Source records –
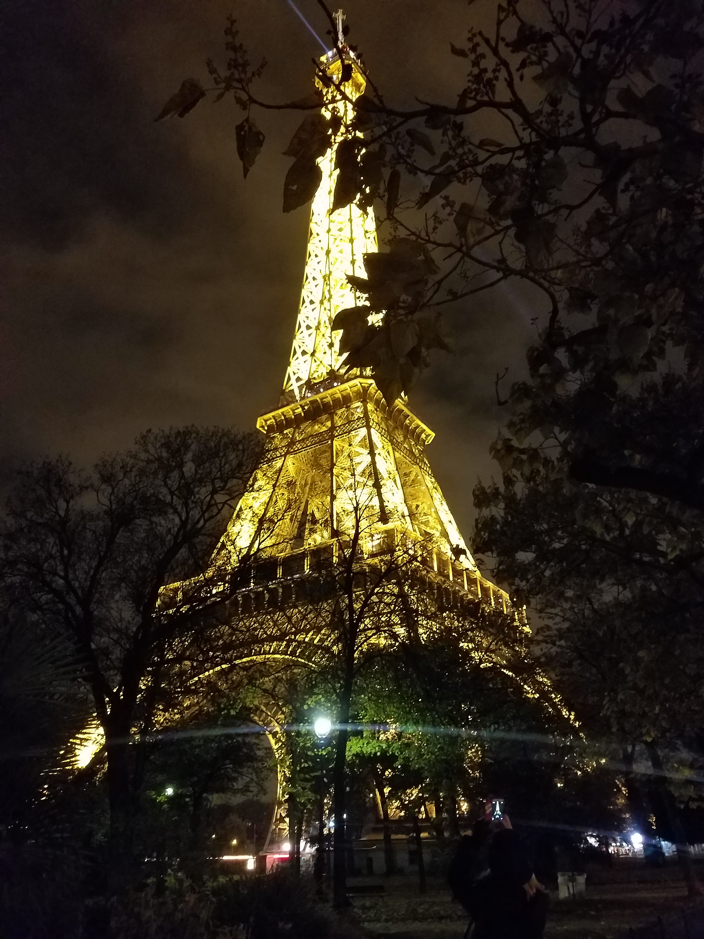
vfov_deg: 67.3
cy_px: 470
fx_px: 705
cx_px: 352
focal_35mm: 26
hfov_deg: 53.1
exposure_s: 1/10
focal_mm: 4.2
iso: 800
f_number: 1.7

Work to complete –
Copy the listing above word for word. Do not include the pictures.

Solution to this task –
vfov_deg: 67.3
cy_px: 470
fx_px: 705
cx_px: 352
focal_35mm: 26
hfov_deg: 53.1
exposure_s: 1/10
focal_mm: 4.2
iso: 800
f_number: 1.7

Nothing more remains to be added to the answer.